Many Americans know nothing about kidney disease—until it's too late.
"Unlike many diseases, kidney disease often has no symptoms until it is very advanced," says Andrew Narva, M.D., Director of the National Kidney Disease Education Program (NKDEP) a part of the NIH's National Institute of Diabetes and Digestive and Kidney Diseases (NIDDK).
"For this reason and others, it is important for people to not only become aware of their risk, but also to learn about the steps they can take to keep their kidneys healthier longer. An important step is to get tested."
That testing is even more important for populations that are at higher risk for kidney disease, such as African Americans, adds Dr. Narva.
How can you tell if you are at risk for kidney disease? Ask yourself these questions:
Do you have diabetes (problems with your blood sugar)?
Do you have high blood pressure?
Do you have heart disease?
Did your mother, father, sister, or brother have kidney disease? (Kidney disease runs in families.)
If you answered "yes" to any of these questions, you are at risk for kidney disease. Now is the time to get tested.
Your health care provider will order two simple tests to check your kidneys—a blood test to check your glomerular filtration rate (GFR) and a urine test to check for protein.
GFR—A blood test measures how much blood your kidneys filter each minute, which is known as your GFR (glomerular filtration rate).

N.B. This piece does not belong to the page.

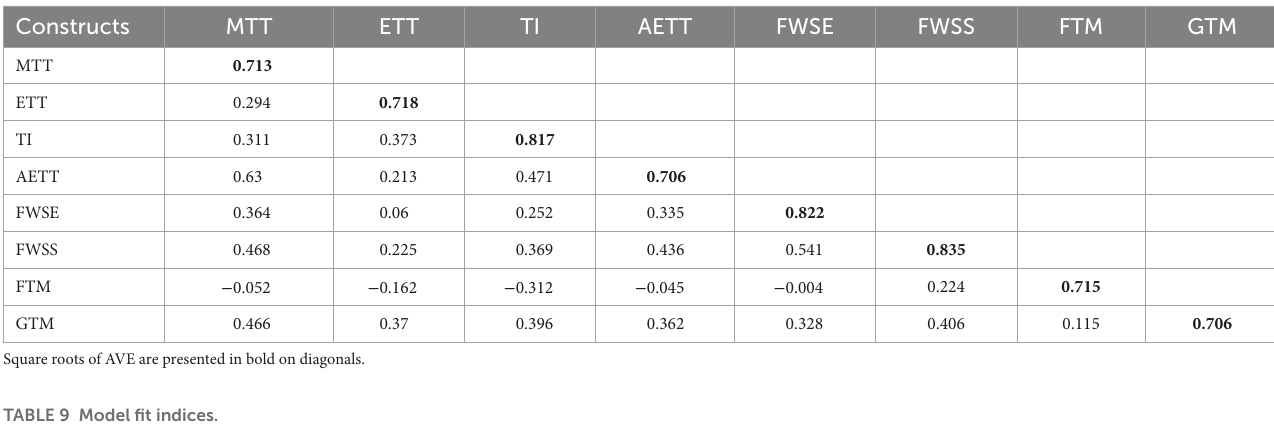
TABLE 8 Discriminant validity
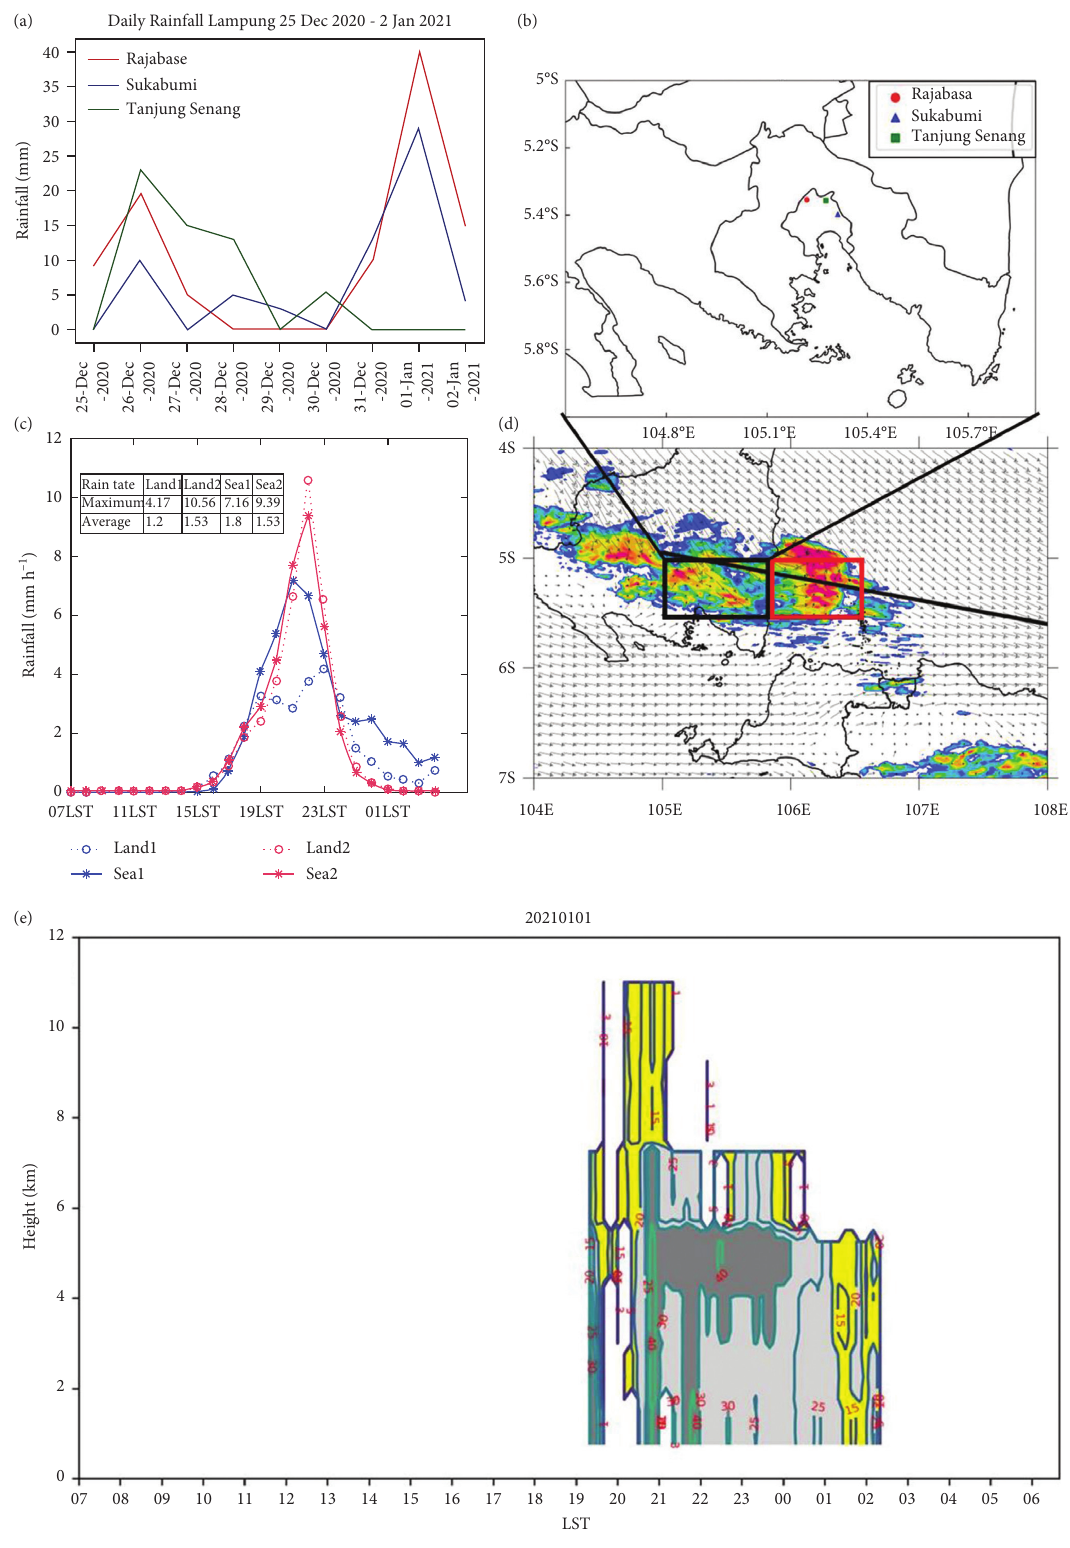
Figure 7: (a) Time series of daily accumulation of rainfall from BMKG station during December 30, 2020–January 2, 2021. (b) A map of the 3 station data locations. (c) Comparison of simulated diurnal rainfall (mm h − 1 ) at D03 (1km) resolution with GSMaP satellite. Rainfall over seaside (landside) from GSMaP (WRF) is denoted as Sea1 (Sea2) and Land1 (Land2), respectively. (d) The landside and seaside area denoted for area averaged over 105–105.8 ° E 5.5–5 ° S (black box) and 105.8–106.5 ° E; 5.5–5 ° S (red box) of the eastern coastal region of South Sumatra. The average diurnal cycle is composited from January 1 to January 2, 2021. (e) Diurnal rainfall observed by radar reflectivity (dBZ) height- time cross section of radar reflectivity (dBZ) over X (105.85 ° E, 5.15 ° S as a center area of Lampung at January 1,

This shows how well your kidneys are working. A GFR of 60 or higher is in the normal range. A GFR below 60 may mean you have kidney disease. You can't raise your GFR, but you can try to keep it from going lower.
Urine Protein—A urine test checks for protein in your urine, which can be a sign of kidney disease. Protein can leak into the urine when the filters in the kidneys are damaged. This test has several different names, including a check for "proteinuria," "albuminuria," or "microalbuminuria." It can also be called a "urine albumin-to-creatinine ratio."